Tra gli esportatori di cereali gira voce che questa sorte sia toccata ad almeno nove navi cariche di mais, frumento e soia, prodotti agricoli di cui il Giappone – povero non solo di minerali, ma anche di terreni coltivati – è uno maggiori importatori del mondo. Tanto è bastato per spingere nuovamente al ribasso il grano e il mais (quest'ultimo addirittura del 3,1% a Chicago, dove ha chiuso ai minimi da due mesi).

Anche i cereali in precedenza avevano seguito le altre materie prime al rimbalzo, in una seduta molto nervosa e volatile, che sembra aver temporaneamente accantonato le preoccupazioni sul Giappone, in parte forse per approfittare dei forti ribassi delle sedute precedenti, ma soprattutto per il riemergere di un altro allarme, non meno grave per le commodities: quello per il diffondersi delle rivolte nel mondo arabo.

Mentre la Libia continua ad essere teatro di sanguinosi combattimenti, la situazione in Bahrein si fa sempre più preoccupante: ieri ci sono stati almeno cinque morti e in risposta all'invio di truppe dall'Arabia Saudita, favorevole ai sunniti, è sceso in campo Teheran (filo-sciita), con dichiarazioni infuocate di Ahmadinejad e il ritiro dell'ambasciatore iraniano a Manama. Violente proteste si sono intanto registrate anche in Siria, in Yemen e in Algeria. Paesi quasi tutti cruciali per le forniture di petrolio e gas.

Non fosse stato per la tragedia del Giappone – che almeno nel breve termine rischia di far vacillare la domanda di materie prime – il petrolio avrebbe probabilmente registrato rialzi stellari in una giornata come ieri. Invece il Brent, dopo la caduta di oltre il 4% di martedì, si è limitato a recuperare l'1,9% a 110,62 dollari al barile, mentre il greggio americano Wti si è risollevato di appena lo 0,8% a 97,98 $/bbl, condizionato anche dalle statistiche sulle scorte Usa, che hanno evidenziato per la settimana scorsa un aumento degli stock di greggio (sia pure bilanciato da una forte riduzione di benzine e distillati).

Stupisce anche la performance modesta dell'oro, che ha riguadagnato quota 1.400 dollari l'oncia, ma senza muoversi significativamente al rialzo rispetto a martedì.
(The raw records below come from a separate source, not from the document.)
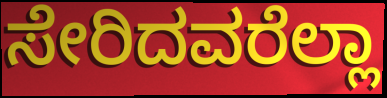
ಸೇರಿದವರೆಲ್ಲಾ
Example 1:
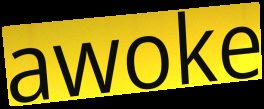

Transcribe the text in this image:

awoke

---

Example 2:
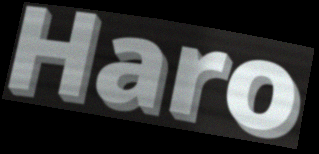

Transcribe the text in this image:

Haro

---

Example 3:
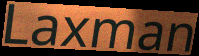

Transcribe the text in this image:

Laxman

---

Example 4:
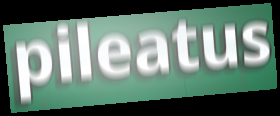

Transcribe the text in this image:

pileatus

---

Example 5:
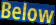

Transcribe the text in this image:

Below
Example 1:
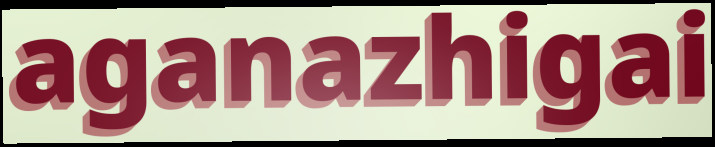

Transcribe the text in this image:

aganazhigai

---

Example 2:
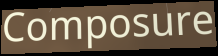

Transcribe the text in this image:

Composure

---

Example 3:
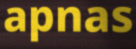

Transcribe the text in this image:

apnas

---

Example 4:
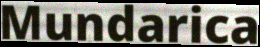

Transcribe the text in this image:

Mundarica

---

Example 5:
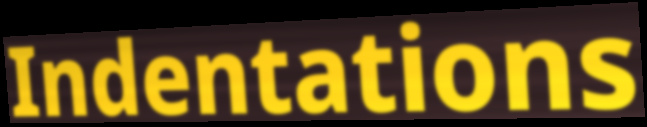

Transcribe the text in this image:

Indentations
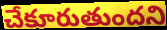
చేకూరుతుందని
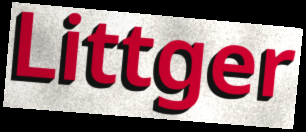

In questo caso, spiegano gli analisti, il focus degli investitori era soprattutto sulla pesante riduzione del rating del Portogallo operata da Moody's, che ha fatto arretrare l'euro.

Quanto alle altre materie prime, il tentativo di rimbalzo è andato generalmente a buon fine. Al London Metal Exchange, dopo la batosta di martedì, soltanto l'alluminio è arretrato ancora, mentre il rame – che era finito ai minimi da oltre tre mesi, si è riportato con decisione oltre la soglia dei 9mila dollari per tonnellata. Recuperi significativi hanno registrato anche nickel, piombo e zinco, anche se è difficile considerare conclusa la fase di correzione: l'avvio della ricostruzione in Giappone appare ancora lontano, nonostante alcuni impianti industriali abbiano già cominciato un graduale ritorno alla produzione.